Un très beau roman qui questionne l’identité, les racines, le pardon et la transmission transgénérationnelle des traumatismes. On suit deux hommes, nommés tous les deux Zacharias, à deux époques différentes.
Le premier, le grand-père, est pêcheur dans un village côtier du Cameroun. La vie n’est pas facile tous les jours, la pêche n’est pas toujours fructueuse, mais son épouse et ses deux filles sont heureuses ainsi. Une compagnie forestière bouleverse leur quotidien. L’appât du gain est trop fort. Le pêcheur se brûle les ailes et emporte sa famille dans sa chute. La modernité est-elle l’ennemie du bonheur ? En tuant les traditions, le progrès détruit-il des vies ?
« Sango Dimoli fut long à réagir. Combien de drames faudra-t-il encore au monde, combien de morts pour assouvir la voracité de cette bête que les hommes nomment honneur ?
– D’accord. Considère que c’est fait.
Zacharias ne cacha pas sa surprise :
– Comment ? C’est tout ? Tu ne me demandes rien ? Tu n’accomplis pas de cérémonial ? Pas de sacrifice ?
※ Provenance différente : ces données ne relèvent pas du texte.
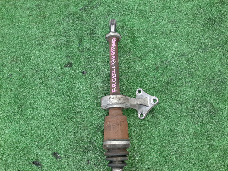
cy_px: 86
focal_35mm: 26
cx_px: 114
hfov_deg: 67.3
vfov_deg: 53.1
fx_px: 171
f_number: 1.7
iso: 185
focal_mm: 3.93
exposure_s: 1/33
– Non mon frère, je n’ai besoin de rien, rien de tel en tout cas. Mais tu dois me promettre une chose.
– Tout ce que tu voudras.
– Tu m’as confié une mission, je m’en occupe, tu as ma parole. Maintenant rentre chez toi. Prends soin de ta femme et de tes enfants. Sois le père aimant, présent que méritent les petites princesses dont tu m’as parlé avant tant de tendresse. Redeviens l’homme que Yala a épousé, investis-toi dans le village. Sois quelqu’un, pas un ancien prisonnier, un homme qui n’a pas su protéger sa famille, un pauvre gars en colère et impuissant. Ce que tu as fait est derrière toi, ce qu’on t’a fait subir ne te définit pas. Je m’occupe de ta vengeance, je t’en débarrasse ici et maintenant. En échange, promets-moi de redevenir l’homme que tu n’aurais jamais cessé d’être si l’adversité n’avait été si implacable. »
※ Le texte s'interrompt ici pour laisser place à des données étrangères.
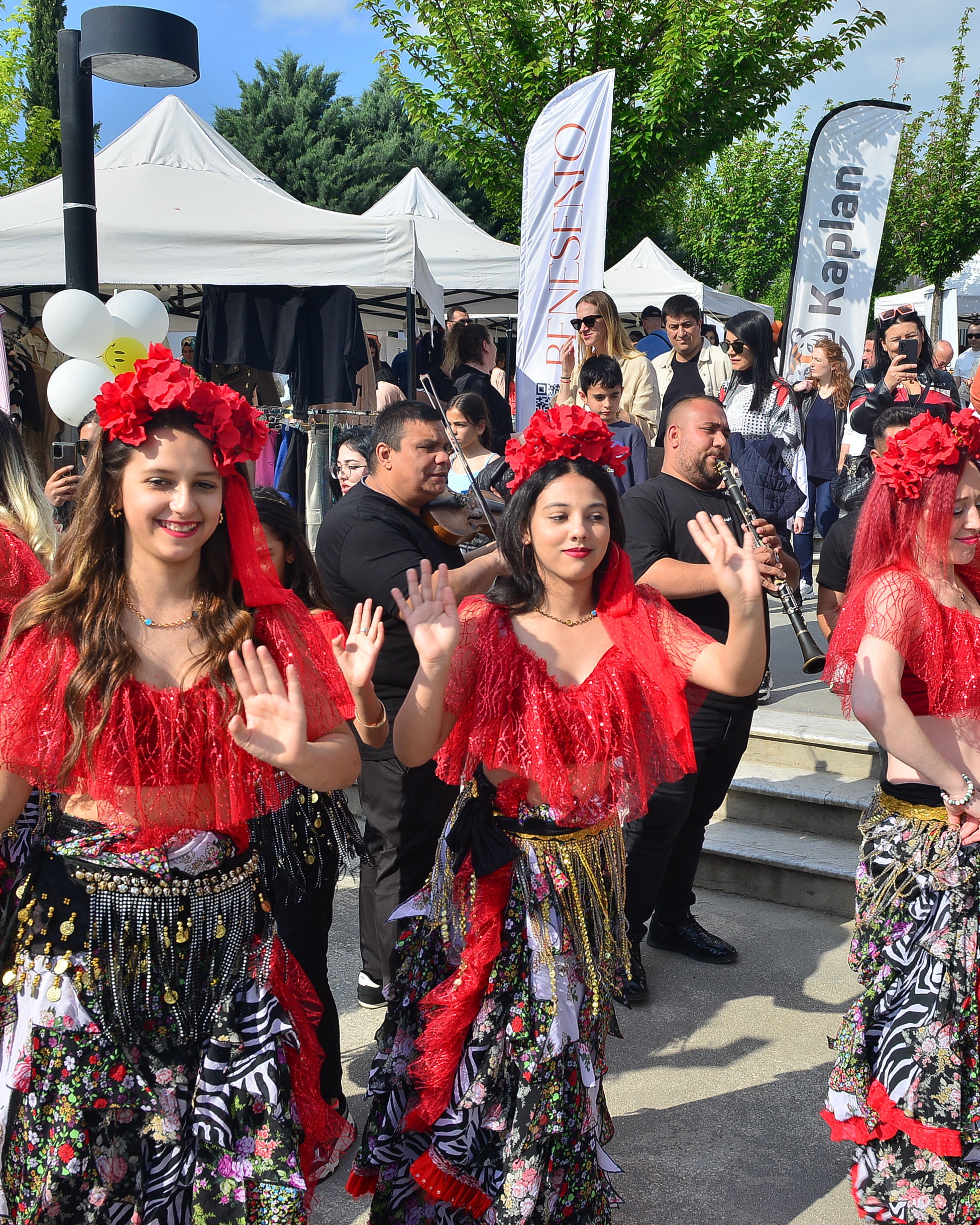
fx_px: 1233
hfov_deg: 43.1
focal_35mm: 34
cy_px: 611
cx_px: 593
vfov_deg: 52.8
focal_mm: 24
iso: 100
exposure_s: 1/320
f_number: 9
Quelques décennies plus tard, le petit-fils, à notre époque contemporaine, a coupé toutes ses attaches avec son pays natal et vit en France où il se comporte comme une feuille blanche sur laquelle tout resterait à écrire. Mais à mesure que le temps passe, le passé le rattrape forcément, remonte dans son subconscient, se traduit par des actions autodestructrices. Peut-on couper ses propres racines et refuser de les confronter ?
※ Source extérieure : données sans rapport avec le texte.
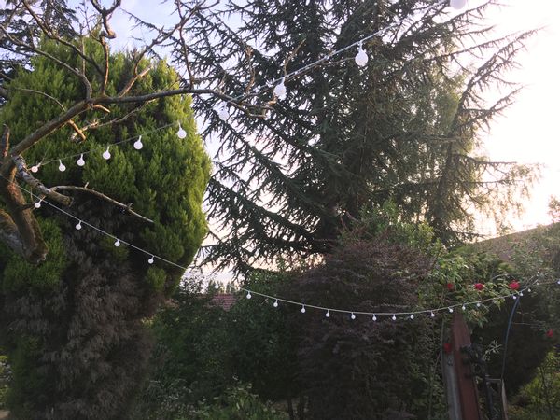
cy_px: 210
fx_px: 469
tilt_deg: +15.9
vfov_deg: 48.2
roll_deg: +3.8
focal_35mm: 29
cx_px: 280
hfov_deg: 61.7
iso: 25
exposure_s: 1/100
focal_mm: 4.15
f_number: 2.2
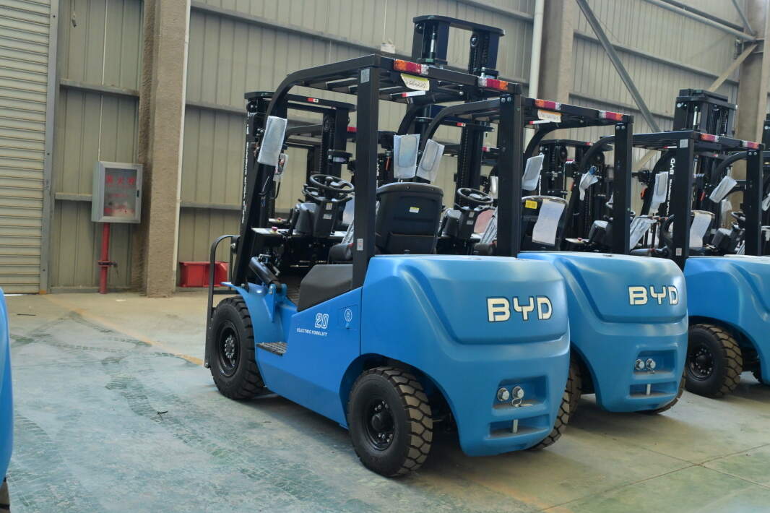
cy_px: 256
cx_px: 385
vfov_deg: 36.9
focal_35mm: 36
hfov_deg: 53.1
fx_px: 770
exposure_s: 1/320
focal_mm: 24
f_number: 4
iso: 3200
« Des années d’évitements, de faux-semblants, de manques et de doutes ont soudain déferlé. Toutes les années, tous les instants, un à un, sans répit, sans pitié. Personne ne devrait partir de chez lui comme Sunday et moi. Couper tous les ponts, larguer les amarres et ne plus pouvoir revenir en arrière. Nous ne devrions pas avoir à avancer sans repères, sans protection, nous délester de tout ce que nous avons été, s’arracher à soi en espérant germer dans une nouvelle terre. Ceux qui ont ce privilège voyagent l’esprit léger. Ils partent de leur plein gré, sachant qu’ils peuvent revenir quand bon leur semble. Nos périples à nous ne prévoient aucun retour, nous ne sommes pas des voyageurs mais des exilés. L’exil est un bannissement et une mutilation, il y a là quelque chose de profondément inhumain. Quel que soit le danger que l’on fuit et le soulagement de s’en éloigner, chacun mérite de garder quelque part en lui l’espoir d’un retour. »
Je découvre Hemley Boum, sa plume m’a touchée. Quelle beauté, quelle justesse. Je me réjouis de la lire à nouveau.